Indicateurs de pilotage à exiger post-reprise
Outre les indicateurs financiers classiques, l’acheteur d’un tel site doit suivre le TRS par ligne, la qualité de teinture par famille de colorants, la variabilité du poil et le taux de reprise en contrôle final. Côté commerce, il faut piloter le taux de réassort à trois mois, le panier moyen par marque et la concentration du chiffre d’affaires.
La marge brute dépend de la densité, du temps métier et des finitions. Un mètre à 50 € n’a pas la même marge opérationnelle selon l’armure, la teinture et le taux de rebut. L’enjeu est de structurer la prise de commande pour minimiser les réglages lourds entre lots, tout en standardisant certaines bases pour amortir les temps morts.
Quelles conditions de réussite pour l’adossement
Sur un plan capitalistique, l’accord gagnant met en regard apport en fonds propres, dettes réaménagées et capitaux circulants dédiés au cycle matières-production-livraison. Les premiers mois post-reprise sont déterminants : la confiance des maisons se juge à l’exécution et au service qualité, tandis que les banques observent la trajectoire des commandes et le respect des jalons.

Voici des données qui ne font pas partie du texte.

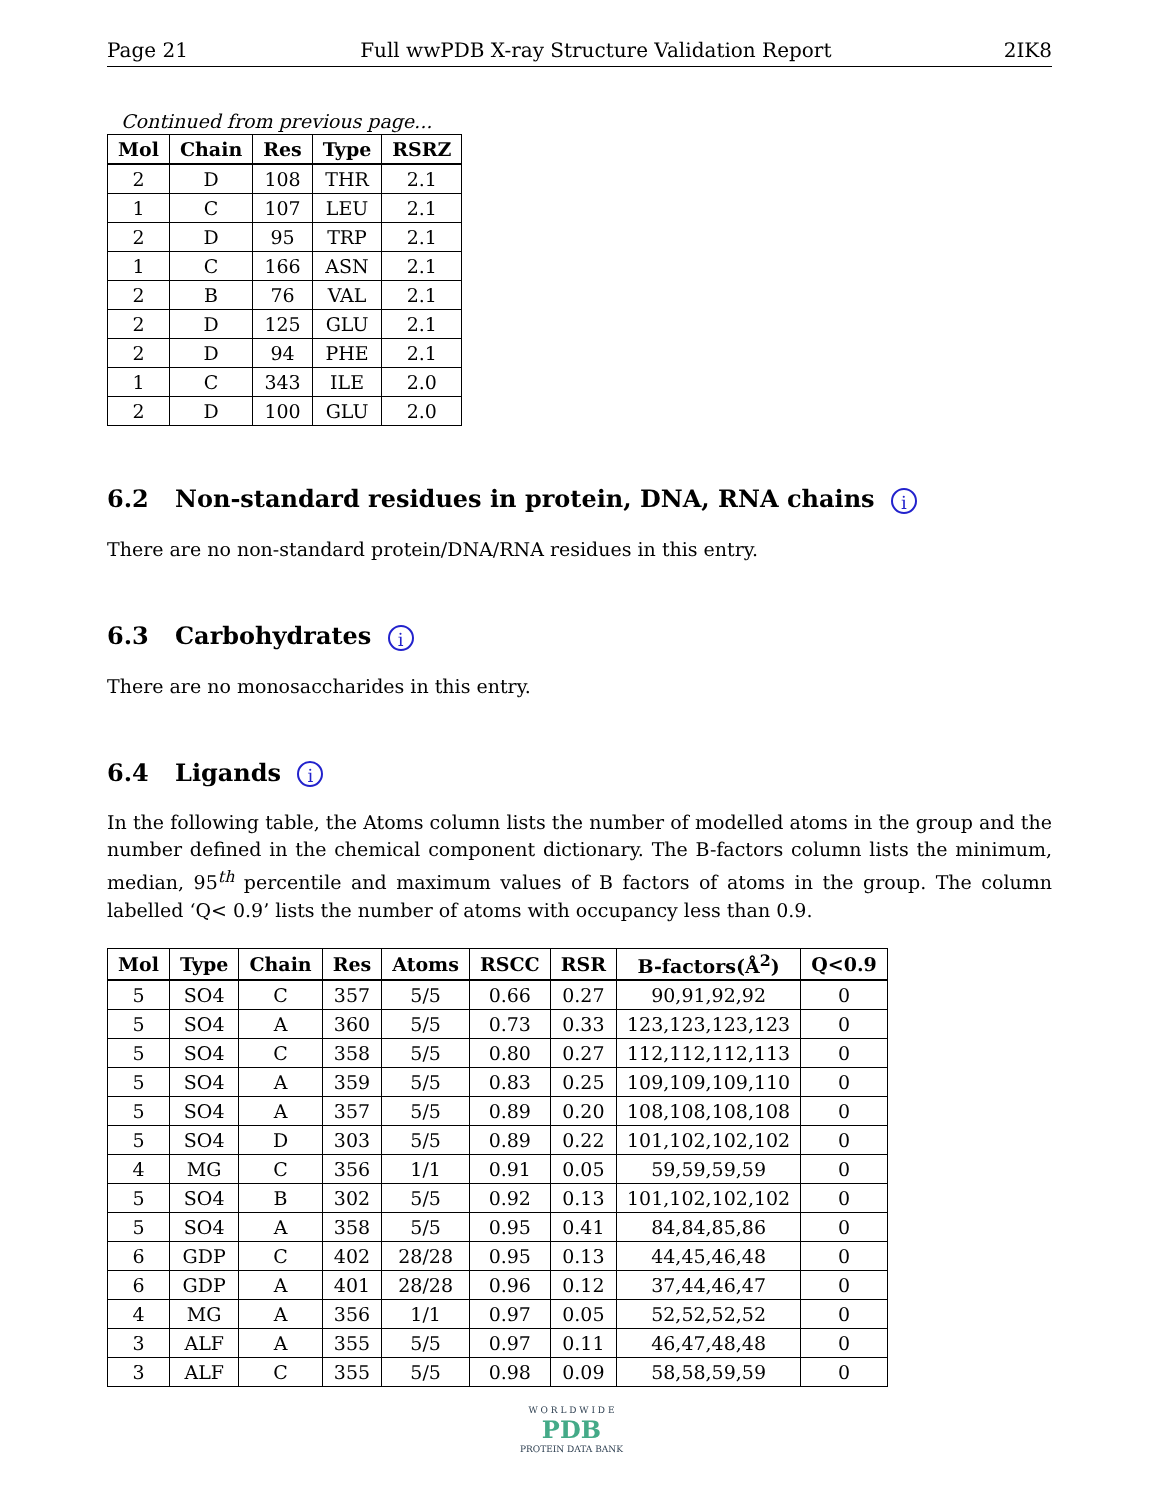Page 21 Full wwPDB X-ray Structure Validation Report 2IK8
Continued from previous page...
| Mol | Chain | Res | Type | RSRZ |
| --- | --- | --- | --- | --- |
| 2 | D | 108 | THR | 2.1 |
| 1 | C | 107 | LEU | 2.1 |
| 2 | D | 95 | TRP | 2.1 |
| 1 | C | 166 | ASN | 2.1 |
| 2 | B | 76 | VAL | 2.1 |
| 2 | D | 125 | GLU | 2.1 |
| 2 | D | 94 | PHE | 2.1 |
| 1 | C | 343 | ILE | 2.0 |
| 2 | D | 100 | GLU | 2.0 |
6.2 Non-standard residues in protein, DNA, RNA chains i
There are no non-standard protein/DNA/RNA residues in this entry.
6.3 Carbohydrates i
There are no monosaccharides in this entry.
6.4 Ligands i
In the following table, the Atoms column lists the number of modelled atoms in the group and the number defined in the chemical component dictionary. The B-factors column lists the minimum, median, 95<sup>th</sup> percentile and maximum values of B factors of atoms in the group. The column labelled ‘Q< 0.9’ lists the number of atoms with occupancy less than 0.9.
| Mol | Type | Chain | Res | Atoms | RSCC | RSR | B-factors(Å<sup>2</sup>) | Q<0.9 |
| --- | --- | --- | --- | --- | --- | --- | --- | --- |
| 5 | SO4 | C | 357 | 5/5 | 0.66 | 0.27 | 90,91,92,92 | 0 |
| 5 | SO4 | A | 360 | 5/5 | 0.73 | 0.33 | 123,123,123,123 | 0 |
| 5 | SO4 | C | 358 | 5/5 | 0.80 | 0.27 | 112,112,112,113 | 0 |
| 5 | SO4 | A | 359 | 5/5 | 0.83 | 0.25 | 109,109,109,110 | 0 |
| 5 | SO4 | A | 357 | 5/5 | 0.89 | 0.20 | 108,108,108,108 | 0 |
| 5 | SO4 | D | 303 | 5/5 | 0.89 | 0.22 | 101,102,102,102 | 0 |
| 4 | MG | C | 356 | 1/1 | 0.91 | 0.05 | 59,59,59,59 | 0 |
| 5 | SO4 | B | 302 | 5/5 | 0.92 | 0.13 | 101,102,102,102 | 0 |
| 5 | SO4 | A | 358 | 5/5 | 0.95 | 0.41 | 84,84,85,86 | 0 |
| 6 | GDP | C | 402 | 28/28 | 0.95 | 0.13 | 44,45,46,48 | 0 |
| 6 | GDP | A | 401 | 28/28 | 0.96 | 0.12 | 37,44,46,47 | 0 |
| 4 | MG | A | 356 | 1/1 | 0.97 | 0.05 | 52,52,52,52 | 0 |
| 3 | ALF | A | 355 | 5/5 | 0.97 | 0.11 | 46,47,48,48 | 0 |
| 3 | ALF | C | 355 | 5/5 | 0.98 | 0.09 | 58,58,59,59 | 0 |
W O R L D W I D E
PDB
PROTEIN DATA BANK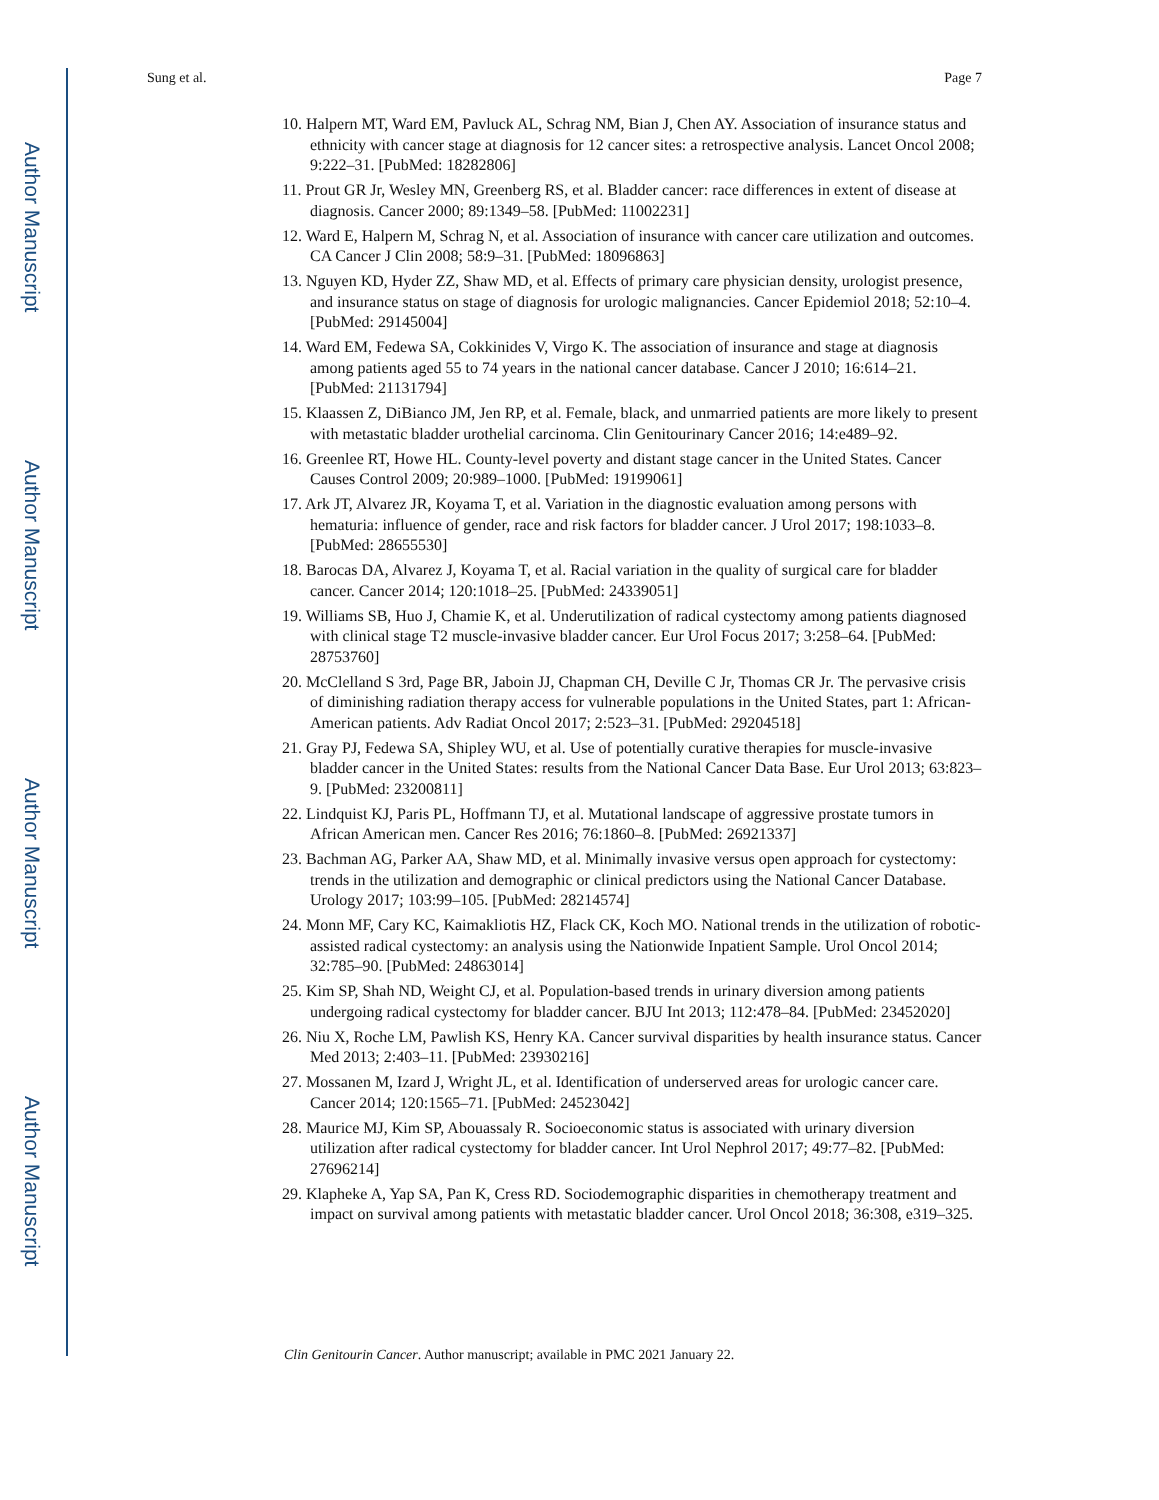Author Manuscript
Author Manuscript
Author Manuscript
Author Manuscript
Sung et al. Page 7
10. Halpern MT, Ward EM, Pavluck AL, Schrag NM, Bian J, Chen AY. Association of insurance status and ethnicity with cancer stage at diagnosis for 12 cancer sites: a retrospective analysis. Lancet Oncol 2008; 9:222–31. [PubMed: 18282806]
11. Prout GR Jr, Wesley MN, Greenberg RS, et al. Bladder cancer: race differences in extent of disease at diagnosis. Cancer 2000; 89:1349–58. [PubMed: 11002231]
12. Ward E, Halpern M, Schrag N, et al. Association of insurance with cancer care utilization and outcomes. CA Cancer J Clin 2008; 58:9–31. [PubMed: 18096863]
13. Nguyen KD, Hyder ZZ, Shaw MD, et al. Effects of primary care physician density, urologist presence, and insurance status on stage of diagnosis for urologic malignancies. Cancer Epidemiol 2018; 52:10–4. [PubMed: 29145004]
14. Ward EM, Fedewa SA, Cokkinides V, Virgo K. The association of insurance and stage at diagnosis among patients aged 55 to 74 years in the national cancer database. Cancer J 2010; 16:614–21. [PubMed: 21131794]
15. Klaassen Z, DiBianco JM, Jen RP, et al. Female, black, and unmarried patients are more likely to present with metastatic bladder urothelial carcinoma. Clin Genitourinary Cancer 2016; 14:e489–92.
16. Greenlee RT, Howe HL. County-level poverty and distant stage cancer in the United States. Cancer Causes Control 2009; 20:989–1000. [PubMed: 19199061]
17. Ark JT, Alvarez JR, Koyama T, et al. Variation in the diagnostic evaluation among persons with hematuria: influence of gender, race and risk factors for bladder cancer. J Urol 2017; 198:1033–8. [PubMed: 28655530]
18. Barocas DA, Alvarez J, Koyama T, et al. Racial variation in the quality of surgical care for bladder cancer. Cancer 2014; 120:1018–25. [PubMed: 24339051]
19. Williams SB, Huo J, Chamie K, et al. Underutilization of radical cystectomy among patients diagnosed with clinical stage T2 muscle-invasive bladder cancer. Eur Urol Focus 2017; 3:258–64. [PubMed: 28753760]
20. McClelland S 3rd, Page BR, Jaboin JJ, Chapman CH, Deville C Jr, Thomas CR Jr. The pervasive crisis of diminishing radiation therapy access for vulnerable populations in the United States, part 1: African-American patients. Adv Radiat Oncol 2017; 2:523–31. [PubMed: 29204518]
21. Gray PJ, Fedewa SA, Shipley WU, et al. Use of potentially curative therapies for muscle-invasive bladder cancer in the United States: results from the National Cancer Data Base. Eur Urol 2013; 63:823–9. [PubMed: 23200811]
22. Lindquist KJ, Paris PL, Hoffmann TJ, et al. Mutational landscape of aggressive prostate tumors in African American men. Cancer Res 2016; 76:1860–8. [PubMed: 26921337]
23. Bachman AG, Parker AA, Shaw MD, et al. Minimally invasive versus open approach for cystectomy: trends in the utilization and demographic or clinical predictors using the National Cancer Database. Urology 2017; 103:99–105. [PubMed: 28214574]
24. Monn MF, Cary KC, Kaimakliotis HZ, Flack CK, Koch MO. National trends in the utilization of robotic-assisted radical cystectomy: an analysis using the Nationwide Inpatient Sample. Urol Oncol 2014; 32:785–90. [PubMed: 24863014]
25. Kim SP, Shah ND, Weight CJ, et al. Population-based trends in urinary diversion among patients undergoing radical cystectomy for bladder cancer. BJU Int 2013; 112:478–84. [PubMed: 23452020]
26. Niu X, Roche LM, Pawlish KS, Henry KA. Cancer survival disparities by health insurance status. Cancer Med 2013; 2:403–11. [PubMed: 23930216]
27. Mossanen M, Izard J, Wright JL, et al. Identification of underserved areas for urologic cancer care. Cancer 2014; 120:1565–71. [PubMed: 24523042]
28. Maurice MJ, Kim SP, Abouassaly R. Socioeconomic status is associated with urinary diversion utilization after radical cystectomy for bladder cancer. Int Urol Nephrol 2017; 49:77–82. [PubMed: 27696214]
29. Klapheke A, Yap SA, Pan K, Cress RD. Sociodemographic disparities in chemotherapy treatment and impact on survival among patients with metastatic bladder cancer. Urol Oncol 2018; 36:308, e319–325.
Clin Genitourin Cancer. Author manuscript; available in PMC 2021 January 22.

La marque employeur doit également être consolidée. Former sur place des opérateurs de Jacquard, de teinture et de finition demande du temps, un tutorat et des perspectives salariales. Un chantier compétences est donc indissociable du chantier financier, pour éviter l’érosion du savoir-faire qui fait la rareté du site.
Cap vers un avenir productif raisonné
Velours de Lyon concentre un capital industriel et culturel qui reste recherché par les maisons de couture comme par des secteurs techniques. La décision attendue à l’automne doit articuler sauvegarde de l’excellence et discipline économique, en assumant une trajectoire prudente sur 2025-2026. L’affichage environnemental pourrait offrir un levier de différenciation si l’entreprise transforme ses atouts de traçabilité en avantage commercial réel.
À l’heure où le luxe ralentit et où le financement se renchérit, l’avenir de Velours de Lyon se jouera sur un triptyque exigeant : un tour de table crédible, une exécution industrielle sans faille et une offre lisible qui valorise enfin la rareté de son savoir-faire.